La catástrofe podría otorgar una inesperada salida de crisis al actual gobierno, pues no hay que ser economista para entender que más de 11 mil millones de dólares circulando harán ver al Estado como un ente poderoso que entrega cobijo en tiempos de incertidumbre. Dicho de otro modo, quienes administran el Estado, tendrán la oportunidad de ser percibidos como líderes benefactores que, en momentos de crisis global, supieron dejar atrás los dogmas neoliberales y no dudaron en salir al rescate de su pueblo.

Por supuesto que esta apuesta se juega en la más peligrosa de las ruletas, pues se trata de una pandemia, de una peste que, en términos de velocidad y expansión, nunca antes había sido experimentada por la humanidad.

Sin embargo, hay un factor cultural que será clave para entender el desarrollo de esta crisis y su eventual salida en positivo (las menos muertes posibles). El mundo ya no volverá a ser el mismo y Chile tampoco. Si este gobierno pretende agarrarse de la actual crisis como última carta para salir airoso, deberá hacer carne aquella frase con la que Marx describía el tránsito cultural que se daba desde la antigüedad a la modernidad y que de manera lúcida expresara como “aquel espectáculo en el que todo lo sólido se desvanece en el aire”.

Uno de los principales problemas de la cultura moderna y que ha gatillado en crisis institucionales y crecientes estallidos sociales, tiene que ver la disyuntiva respecto a cómo hacer para compatibilizar nuestras subjetividades, vale decir, las actitudes críticas y autónomas de cada uno, a la hora de construir un mundo en común que nos abrigue y otorgue sentido a nuestras vidas en colectivo.

Quizás en estos días de cuarentena, aislamiento social y, por ende, soledades, tendremos tiempo para meditar sobre estos temas sustanciales, donde se ponen en cuestión nuestras voluntades íntimas. Lo importante, es que lo haremos sin la pulsión del consumo, aquel glotón arsenal de deseos que parece poner trabas a la razón.

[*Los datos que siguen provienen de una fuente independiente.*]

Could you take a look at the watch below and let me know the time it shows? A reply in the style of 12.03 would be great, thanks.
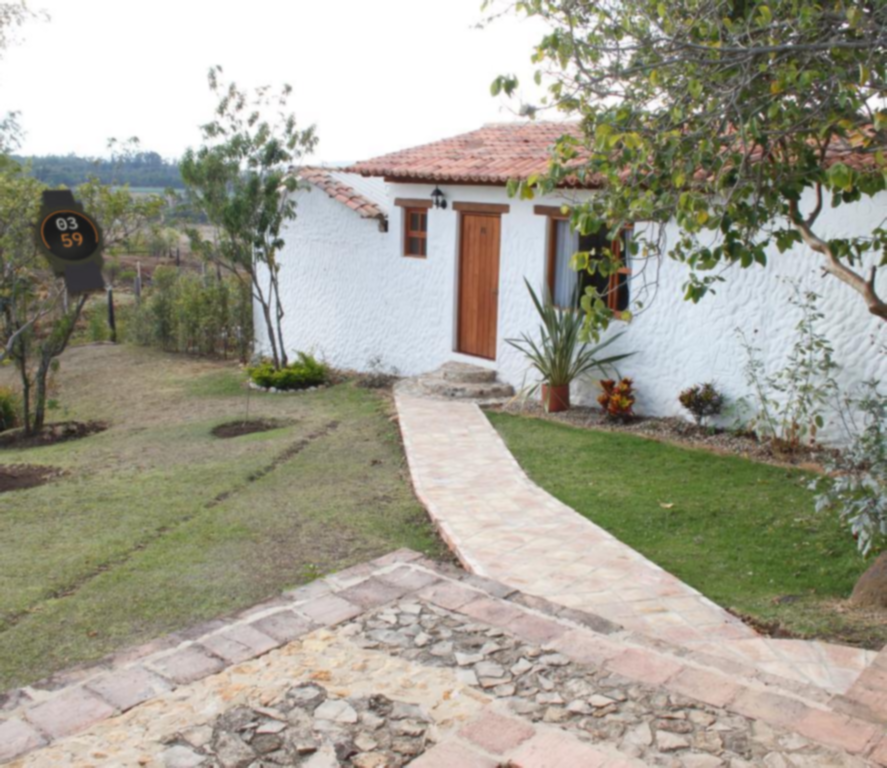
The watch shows 3.59
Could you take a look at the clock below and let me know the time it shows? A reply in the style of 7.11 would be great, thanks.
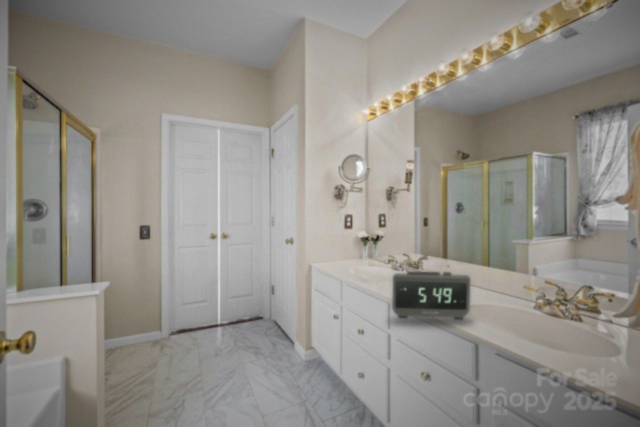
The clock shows 5.49
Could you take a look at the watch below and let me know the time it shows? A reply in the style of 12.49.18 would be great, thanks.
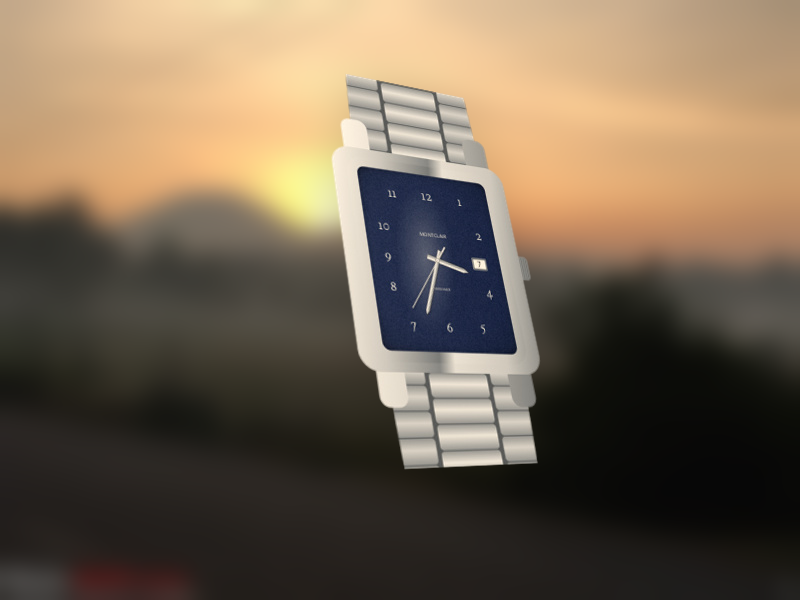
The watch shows 3.33.36
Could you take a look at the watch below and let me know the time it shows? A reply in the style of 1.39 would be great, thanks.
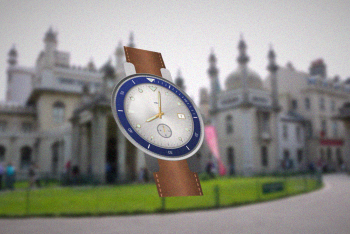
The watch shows 8.02
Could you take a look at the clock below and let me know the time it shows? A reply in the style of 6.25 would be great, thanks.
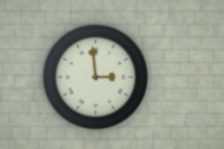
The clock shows 2.59
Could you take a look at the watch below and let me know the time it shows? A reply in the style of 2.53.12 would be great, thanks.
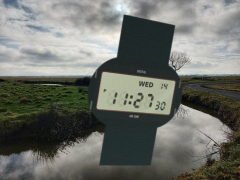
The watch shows 11.27.30
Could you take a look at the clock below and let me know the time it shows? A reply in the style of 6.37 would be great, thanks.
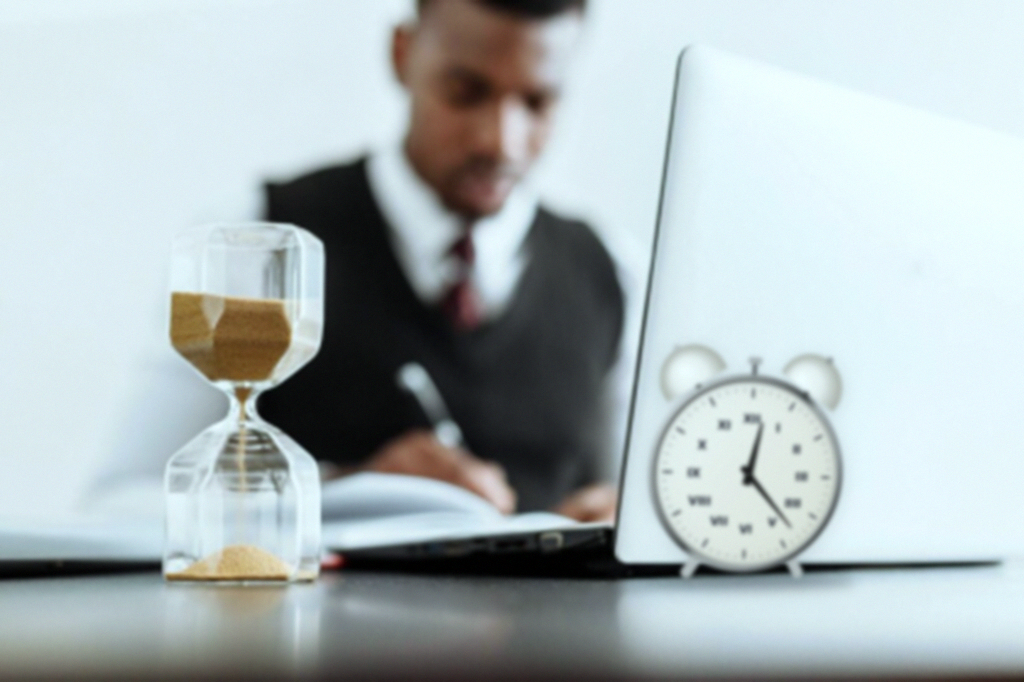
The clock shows 12.23
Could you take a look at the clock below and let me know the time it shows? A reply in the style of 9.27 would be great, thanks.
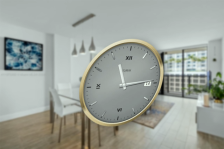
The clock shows 11.14
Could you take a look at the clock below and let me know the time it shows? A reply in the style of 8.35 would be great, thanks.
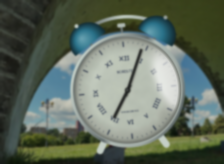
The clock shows 7.04
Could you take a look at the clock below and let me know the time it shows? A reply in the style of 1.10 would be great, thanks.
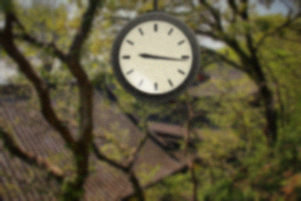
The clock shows 9.16
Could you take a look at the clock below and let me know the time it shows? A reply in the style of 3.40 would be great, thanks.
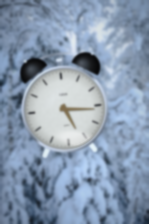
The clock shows 5.16
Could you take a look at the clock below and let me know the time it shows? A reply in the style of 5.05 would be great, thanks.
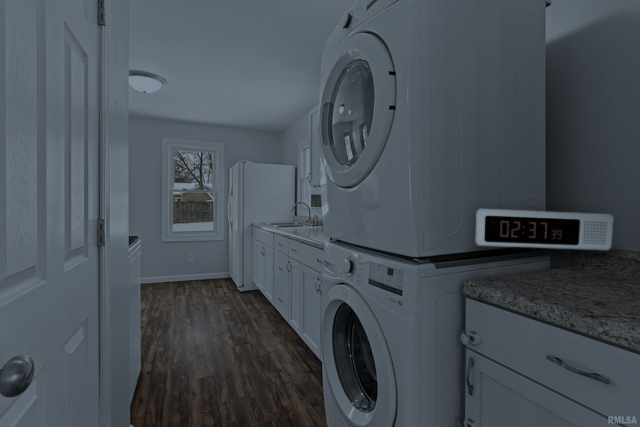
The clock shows 2.37
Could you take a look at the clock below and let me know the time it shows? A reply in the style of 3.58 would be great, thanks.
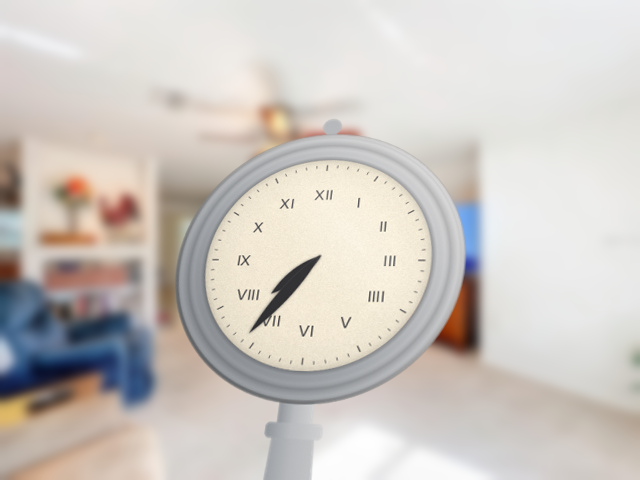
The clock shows 7.36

No me cabe duda que nuestra meditación, como habitantes de la última modernidad y la del gobierno, que parece ser el último en vestir los ropajes ideológicos del pasado (izquierda-derecha), llegarán a una misma conclusión: sea lo que sea que venga después de esto, ya no lo querremos asumir desde el vértigo y la incertidumbre del mercado.

En esta pasada quedó demostrado que, el hombre se ha cansado de ser el lobo del hombre y clama por el aterrizaje de un nuevo Leviatán.